Common Pet Myths

The staff of Markham Veterinary Clinic are asked about many of these beliefs almost every day.

If a dog has a warm, dry nose, they are sick.
This myth is likely the most common. The origins of this myth are not definitively known but may be rooted in fact. Canine distemper virus was once quite prevalent. One of the symptoms of advanced distemper is thickening of the nose and foot pads resulting in them being hard and dry. Therefore, when distemper was more widespread, a cool, wet nose was considered a good sign that your dog did not have distemper. Fortunately, vaccinations have made distemper far less common today.

Cats always land on their feet!
Cats are very agile and athletic animals that have a unique and innate ability to reorient their body during a fall. However, if a cat is surprised, disoriented, sick or injured, it is unlikely to be able to adjust its position and land feet first. And of course, if it falls from a great height the force from the fall will cause serious injury or even death whether the cat’s feet hit the ground first or not. And if the cat falls from a short height, it may not have enough time to twist around and land on its feet.

Dogs eat grass because they feel nauseous.
It is true that dogs will often throw up after eating grass. However, this does not mean they ate the grass because they felt ill and wanted to induce vomiting. The origins of this myth may stem back to the days when wild canid would eat the stomach contents of their prey which consisted of grass/leaves etc. It is most likely that some dogs simply like to graze or chomp on grass.

Cats purr because they are happy.
Most cats do purr in the presence of their owners when they are being petted, which may be where the myth originated. However, cats will sometimes purr when they are ill, injured and in pain or frightened. It appears as if purring is an expression of some strong emotion whether positive or negative, similar to a person humming or whistling; commonly done out of happiness, but may also be done as a result of stress, fright or discomfort.

Dogs are color blind.
This myth is most likely based on old science, before scientists fully understood the eye and the function of the cones. Dogs are able to see colors but less able to distinguish between them, much like people with red / green color blindness. Dogs’ eyes have receptors for blue and green shades, but not for red shades, therefore it is believed that dogs see primarily in blue, greenish yellow, yellow and various shades of purple and grey.

Cats can see in the dark.
This myth originates from people observing cats navigate through the dark, as they are nocturnal therefore more active in the dark of night. The pupils of a cats eyes will open much wider in dim light than those of people, letting in more light and allowing them to see better. However, cats cannot see in complete darkness!

Dogs mouths are cleaner then human mouths.
The myth that a dogs mouth is clean probably stems from the fact that dogs lick their wounds and occasionally heal faster because of it. In reality, if the wound heals faster it is a result of the rough tongue removing dead tissue and stimulating circulation. Licking wounds usually causes more harm then good. Most dogs do not get their teeth brushed on a regular basis and as a result, generally possess large accumulations of bacteria and tartar in their mouth. However, a little “kiss” from your dog is nothing to fret over if you keep your friend healthy, dewormed and up to date on vaccines.

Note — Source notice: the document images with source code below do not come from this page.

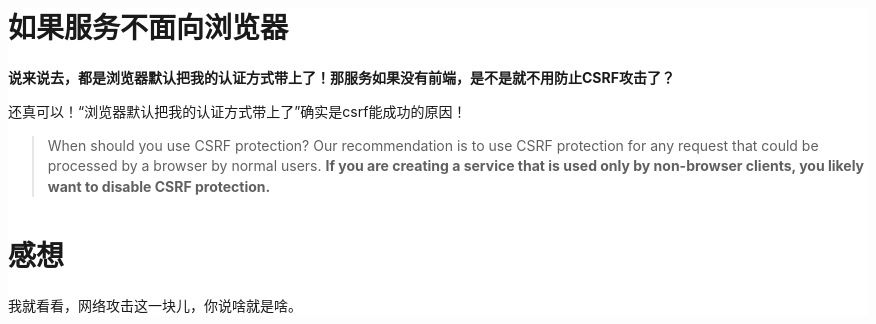 # 如果服务不面向浏览器
**说来说去，都是浏览器默认把我的认证方式带上了！那服务如果没有前端，是不是就不用防止CSRF攻击了？**

还真可以！“浏览器默认把我的认证方式带上了”确实是csrf能成功的原因！

> When should you use CSRF protection? Our recommendation is to use CSRF protection for any request that could be processed by a browser by normal users. **If you are creating a service that is used only by non-browser clients, you likely want to disable CSRF protection.**

# 感想
我就看看，网络攻击这一块儿，你说啥就是啥。

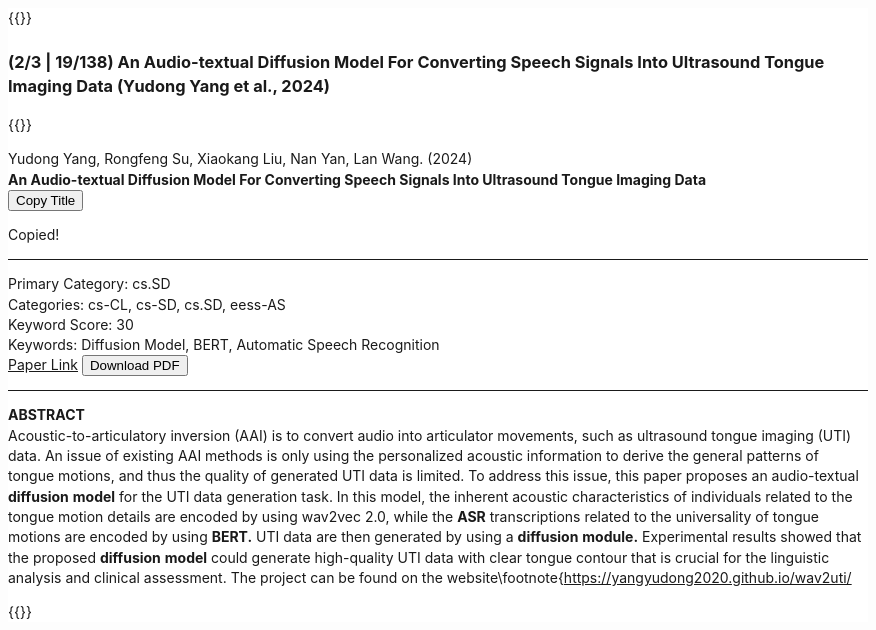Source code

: {{</citation>}}


### (2/3 | 19/138) An Audio-textual Diffusion Model For Converting Speech Signals Into Ultrasound Tongue Imaging Data (Yudong Yang et al., 2024)

{{<citation>}}

Yudong Yang, Rongfeng Su, Xiaokang Liu, Nan Yan, Lan Wang. (2024)  
**An Audio-textual Diffusion Model For Converting Speech Signals Into Ultrasound Tongue Imaging Data**
<br/>
<button class="copy-to-clipboard" title="An Audio-textual Diffusion Model For Converting Speech Signals Into Ultrasound Tongue Imaging Data" index=19>
  <span class="copy-to-clipboard-item">Copy Title<span>
</button>
<div class="toast toast-copied toast-index-19 align-items-center text-bg-secondary border-0 position-absolute top-0 end-0" role="alert" aria-live="assertive" aria-atomic="true">
  <div class="d-flex">
    <div class="toast-body">
      Copied!
    </div>
  </div>
</div>

---
Primary Category: cs.SD  
Categories: cs-CL, cs-SD, cs.SD, eess-AS  
Keyword Score: 30  
Keywords: Diffusion Model, BERT, Automatic Speech Recognition  
<a type="button" class="btn btn-outline-primary" href="http://arxiv.org/abs/2403.05820v2" target="_blank" >Paper Link</a>
<button type="button" class="btn btn-outline-primary download-pdf" url="https://arxiv.org/pdf/2403.05820v2.pdf" filename="2403.05820v2.pdf">Download PDF</button>

---


**ABSTRACT**  
Acoustic-to-articulatory inversion (AAI) is to convert audio into articulator movements, such as ultrasound tongue imaging (UTI) data. An issue of existing AAI methods is only using the personalized acoustic information to derive the general patterns of tongue motions, and thus the quality of generated UTI data is limited. To address this issue, this paper proposes an audio-textual <b>diffusion</b> <b>model</b> for the UTI data generation task. In this model, the inherent acoustic characteristics of individuals related to the tongue motion details are encoded by using wav2vec 2.0, while the <b>ASR</b> transcriptions related to the universality of tongue motions are encoded by using <b>BERT.</b> UTI data are then generated by using a <b>diffusion</b> <b>module.</b> Experimental results showed that the proposed <b>diffusion</b> <b>model</b> could generate high-quality UTI data with clear tongue contour that is crucial for the linguistic analysis and clinical assessment. The project can be found on the website\footnote{https://yangyudong2020.github.io/wav2uti/

{{</citation>}}
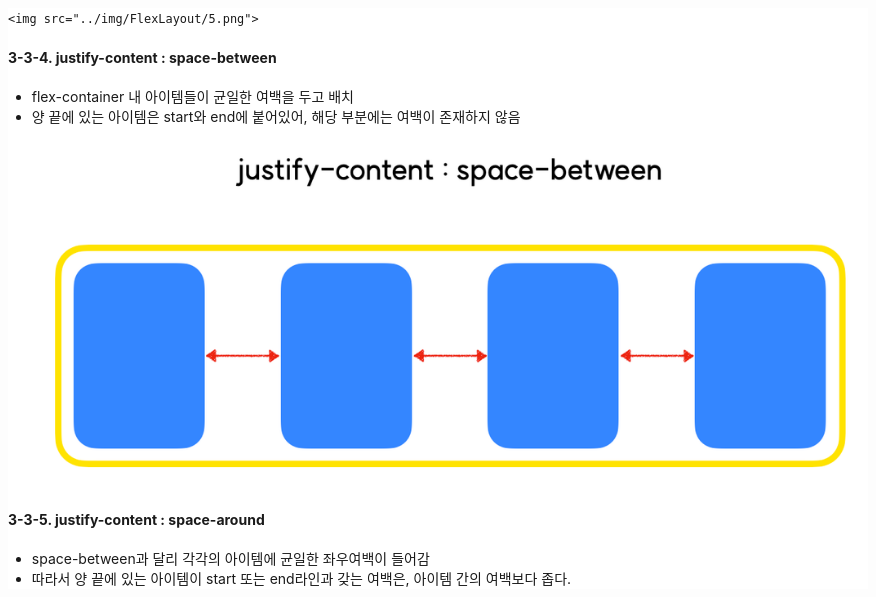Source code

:     <img src="../img/FlexLayout/5.png">

#### 3-3-4. justify-content : space-between
- flex-container 내 아이템들이 균일한 여백을 두고 배치
- 양 끝에 있는 아이템은 start와 end에 붙어있어, 해당 부분에는 여백이 존재하지 않음
    <img src="../img/FlexLayout/6.png">

#### 3-3-5. justify-content : space-around
- space-between과 달리 각각의 아이템에 균일한 좌우여백이 들어감
- 따라서 양 끝에 있는 아이템이 start 또는 end라인과 갖는 여백은, 아이템 간의 여백보다 좁다.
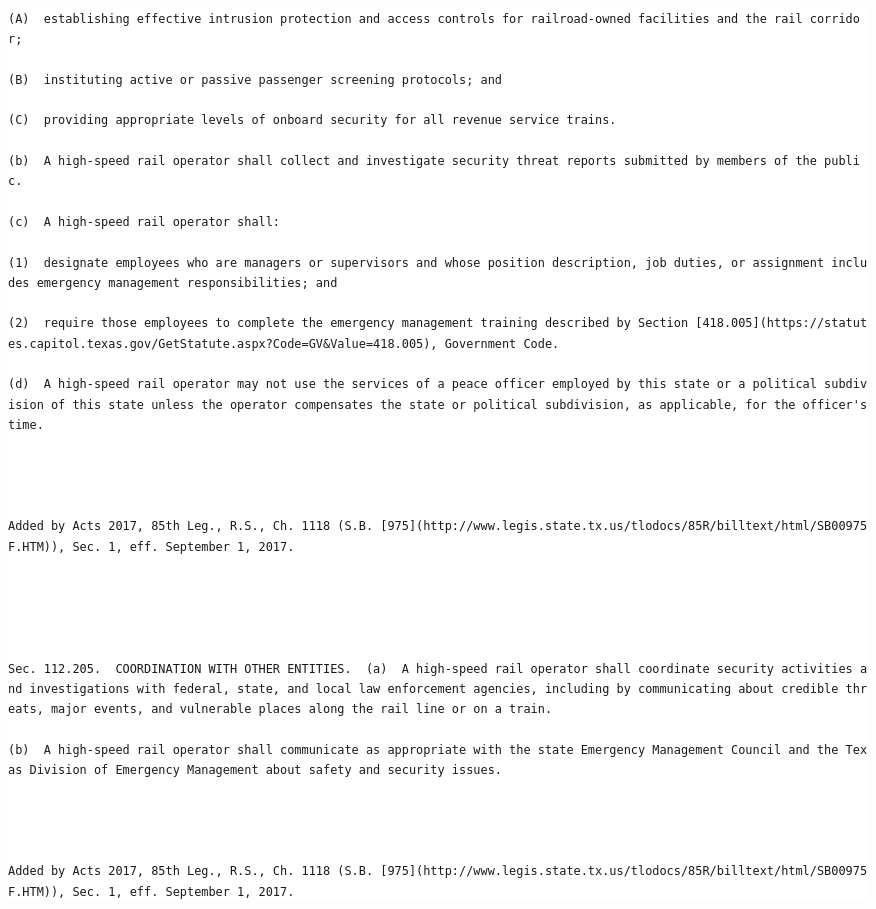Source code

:     (A)  establishing effective intrusion protection and access controls for railroad-owned facilities and the rail corridor;
    
    (B)  instituting active or passive passenger screening protocols; and
    
    (C)  providing appropriate levels of onboard security for all revenue service trains.
    
    (b)  A high-speed rail operator shall collect and investigate security threat reports submitted by members of the public.
    
    (c)  A high-speed rail operator shall:
    
    (1)  designate employees who are managers or supervisors and whose position description, job duties, or assignment includes emergency management responsibilities; and
    
    (2)  require those employees to complete the emergency management training described by Section [418.005](https://statutes.capitol.texas.gov/GetStatute.aspx?Code=GV&Value=418.005), Government Code.
    
    (d)  A high-speed rail operator may not use the services of a peace officer employed by this state or a political subdivision of this state unless the operator compensates the state or political subdivision, as applicable, for the officer's time.
    
    
    
    
    Added by Acts 2017, 85th Leg., R.S., Ch. 1118 (S.B. [975](http://www.legis.state.tx.us/tlodocs/85R/billtext/html/SB00975F.HTM)), Sec. 1, eff. September 1, 2017.
    
    
    
    
    
    Sec. 112.205.  COORDINATION WITH OTHER ENTITIES.  (a)  A high-speed rail operator shall coordinate security activities and investigations with federal, state, and local law enforcement agencies, including by communicating about credible threats, major events, and vulnerable places along the rail line or on a train.
    
    (b)  A high-speed rail operator shall communicate as appropriate with the state Emergency Management Council and the Texas Division of Emergency Management about safety and security issues.
    
    
    
    
    Added by Acts 2017, 85th Leg., R.S., Ch. 1118 (S.B. [975](http://www.legis.state.tx.us/tlodocs/85R/billtext/html/SB00975F.HTM)), Sec. 1, eff. September 1, 2017.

Garlic prevents fleas or will help get rid of worms.
Other then giving your dog the impression you are a gourmet Italian chef, putting garlic on its food will not do much. In fact, large amounts of garlic can be harmful as it contains thiosulphate, a compound that causes anemia in dogs.

Dogs like tasty food.
Dogs have very poor taste buds and eat primarily on their sense of smell.

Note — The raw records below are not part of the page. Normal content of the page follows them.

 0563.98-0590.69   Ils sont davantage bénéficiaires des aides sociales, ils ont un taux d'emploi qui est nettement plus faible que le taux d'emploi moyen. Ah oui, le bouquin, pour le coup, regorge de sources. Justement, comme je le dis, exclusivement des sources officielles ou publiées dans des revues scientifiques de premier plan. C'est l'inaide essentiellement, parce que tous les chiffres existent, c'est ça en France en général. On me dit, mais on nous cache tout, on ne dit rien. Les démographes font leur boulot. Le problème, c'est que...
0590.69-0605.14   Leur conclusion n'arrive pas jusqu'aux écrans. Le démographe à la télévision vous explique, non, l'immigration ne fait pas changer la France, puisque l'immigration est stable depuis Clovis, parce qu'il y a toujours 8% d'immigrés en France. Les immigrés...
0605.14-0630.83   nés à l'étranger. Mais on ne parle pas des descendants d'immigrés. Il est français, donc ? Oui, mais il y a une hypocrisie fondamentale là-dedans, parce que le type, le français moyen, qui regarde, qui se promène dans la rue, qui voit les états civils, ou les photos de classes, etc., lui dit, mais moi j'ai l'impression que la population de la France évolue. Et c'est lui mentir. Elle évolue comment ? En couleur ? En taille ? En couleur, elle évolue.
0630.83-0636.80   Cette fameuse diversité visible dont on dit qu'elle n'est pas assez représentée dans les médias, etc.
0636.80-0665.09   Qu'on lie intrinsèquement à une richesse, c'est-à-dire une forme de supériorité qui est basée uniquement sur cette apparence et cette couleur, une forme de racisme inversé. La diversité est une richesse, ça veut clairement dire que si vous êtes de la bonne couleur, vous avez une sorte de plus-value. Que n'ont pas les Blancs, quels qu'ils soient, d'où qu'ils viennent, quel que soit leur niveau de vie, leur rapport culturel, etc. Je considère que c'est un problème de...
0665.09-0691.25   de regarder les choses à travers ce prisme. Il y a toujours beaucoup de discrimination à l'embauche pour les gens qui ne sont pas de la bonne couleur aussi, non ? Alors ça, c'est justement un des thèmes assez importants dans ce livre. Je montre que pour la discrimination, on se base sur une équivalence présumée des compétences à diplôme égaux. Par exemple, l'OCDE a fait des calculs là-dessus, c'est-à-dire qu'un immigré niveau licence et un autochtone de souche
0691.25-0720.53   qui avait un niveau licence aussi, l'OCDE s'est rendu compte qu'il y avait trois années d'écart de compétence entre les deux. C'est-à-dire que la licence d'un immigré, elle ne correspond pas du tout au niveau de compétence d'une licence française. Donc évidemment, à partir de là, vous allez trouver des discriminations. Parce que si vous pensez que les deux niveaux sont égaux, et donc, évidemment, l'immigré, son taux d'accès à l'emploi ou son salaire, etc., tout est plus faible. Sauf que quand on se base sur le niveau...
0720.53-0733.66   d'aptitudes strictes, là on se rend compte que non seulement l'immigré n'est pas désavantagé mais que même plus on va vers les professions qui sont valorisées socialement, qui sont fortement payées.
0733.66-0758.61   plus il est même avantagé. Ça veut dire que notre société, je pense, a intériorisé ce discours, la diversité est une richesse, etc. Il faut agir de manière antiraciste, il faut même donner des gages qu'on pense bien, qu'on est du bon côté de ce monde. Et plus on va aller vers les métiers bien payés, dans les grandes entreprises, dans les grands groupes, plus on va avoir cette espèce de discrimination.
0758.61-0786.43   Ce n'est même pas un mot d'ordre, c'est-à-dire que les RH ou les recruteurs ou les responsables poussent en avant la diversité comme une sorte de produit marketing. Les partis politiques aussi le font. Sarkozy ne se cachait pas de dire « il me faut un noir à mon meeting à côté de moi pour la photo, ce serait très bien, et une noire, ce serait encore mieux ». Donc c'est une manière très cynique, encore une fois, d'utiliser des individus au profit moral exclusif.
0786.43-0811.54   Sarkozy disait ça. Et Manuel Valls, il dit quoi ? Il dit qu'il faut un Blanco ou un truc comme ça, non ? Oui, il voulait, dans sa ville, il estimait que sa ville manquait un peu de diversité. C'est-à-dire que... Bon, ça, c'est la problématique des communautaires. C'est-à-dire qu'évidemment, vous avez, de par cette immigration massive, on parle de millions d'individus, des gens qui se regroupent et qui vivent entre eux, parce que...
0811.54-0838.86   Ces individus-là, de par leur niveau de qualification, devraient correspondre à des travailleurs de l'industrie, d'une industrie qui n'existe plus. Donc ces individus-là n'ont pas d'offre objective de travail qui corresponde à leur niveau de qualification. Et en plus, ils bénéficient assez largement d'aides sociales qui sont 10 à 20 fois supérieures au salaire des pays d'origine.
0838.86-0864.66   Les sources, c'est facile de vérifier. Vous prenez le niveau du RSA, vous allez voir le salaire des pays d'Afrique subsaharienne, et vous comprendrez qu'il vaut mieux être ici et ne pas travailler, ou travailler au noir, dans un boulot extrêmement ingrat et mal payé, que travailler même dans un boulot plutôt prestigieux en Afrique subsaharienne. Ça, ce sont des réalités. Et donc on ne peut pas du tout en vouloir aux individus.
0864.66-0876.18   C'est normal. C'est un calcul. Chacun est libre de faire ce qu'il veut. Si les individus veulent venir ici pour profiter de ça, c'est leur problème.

You can’t teach an old dog new tricks!
This myth is one of the most common clichés about domestic dogs. The truth is you can teach an old dog new tricks, skills and commands within their physical capabilities. What’s more, they usually want to learn. Their minds need stimulation, just like ours. Some challenges can be present with old age sensory changes to hearing and sight and energy levels are lower in older dogs. With patience, kindness, persistence and consistency, owners can teach their older dogs all sorts of new tricks!